The code you've posted above will work correctly assuming that Amap2 is empty. If you try to insert a key/value pair into a map that already holds that key, then the old value will be kept and the new one will be discarded. For that reason, if you write
Amap2.insert(Amap1.begin(), Amap1.end());
In some circumstances you might not copy everything over as intended, because duplicate keys won't copy.
To set Amap2 equal to Amap1, consider just using the assignment operator:
Amap2 = Amap1;
This will blindly discard the contents of Amap2, though, so be careful when doing this.
If what you want to do is add all the key/value pairs from Amap2 into Amap1 in a way that completely overrides the existing key/value pairs, you can do so using the following logic.
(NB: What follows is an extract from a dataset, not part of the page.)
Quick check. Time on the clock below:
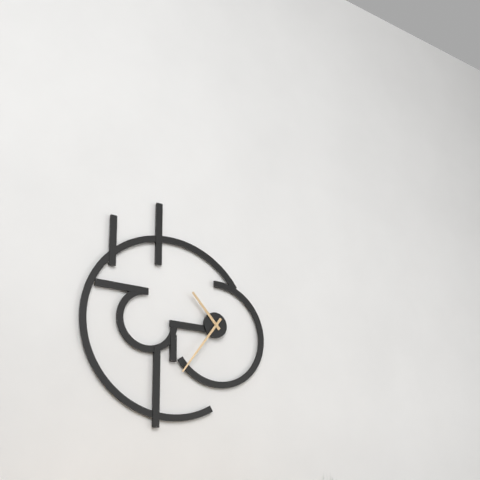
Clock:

The idea here is similar to the logic behind mergesort - we treat the maps as sequences of sorted values and then continuously blend the two together:
void MergeMaps(map<int, A>& lhs, const map<int, A>& rhs) {
map<int, A>::iterator lhsItr = lhs.begin();
map<int, A>::const_iterator rhsItr = rhs.begin();
while (lhsItr != lhs.end() && rhsItr != rhs.end()) {
/* If the rhs value is less than the lhs value, then insert it into the
lhs map and skip past it. */
if (rhsItr->first < lhsItr->first) {
lhs.insert(lhsItr, *rhsItr); // Use lhsItr as a hint.
++rhsItr;
}
/* Otherwise, if the values are equal, overwrite the lhs value and move both
iterators forward. */
else if (rhsItr->first == lhsItr->first) {
lhsItr->second = rhsItr->second;
++lhsItr; ++rhsItr;
}
/* Otherwise the rhs value is bigger, so skip past the lhs value. */
else
++lhsItr;
}
/* At this point we've exhausted one of the two ranges. Add what's left of the
rhs values to the lhs map, since we know there are no duplicates there. */
lhs.insert(rhsItr, rhs.end());
}
With this, you can write
MergeMaps(Amap1, Amap2);
To copy all the key/value pairs from Amap2 into Amap1.
Hope this helps!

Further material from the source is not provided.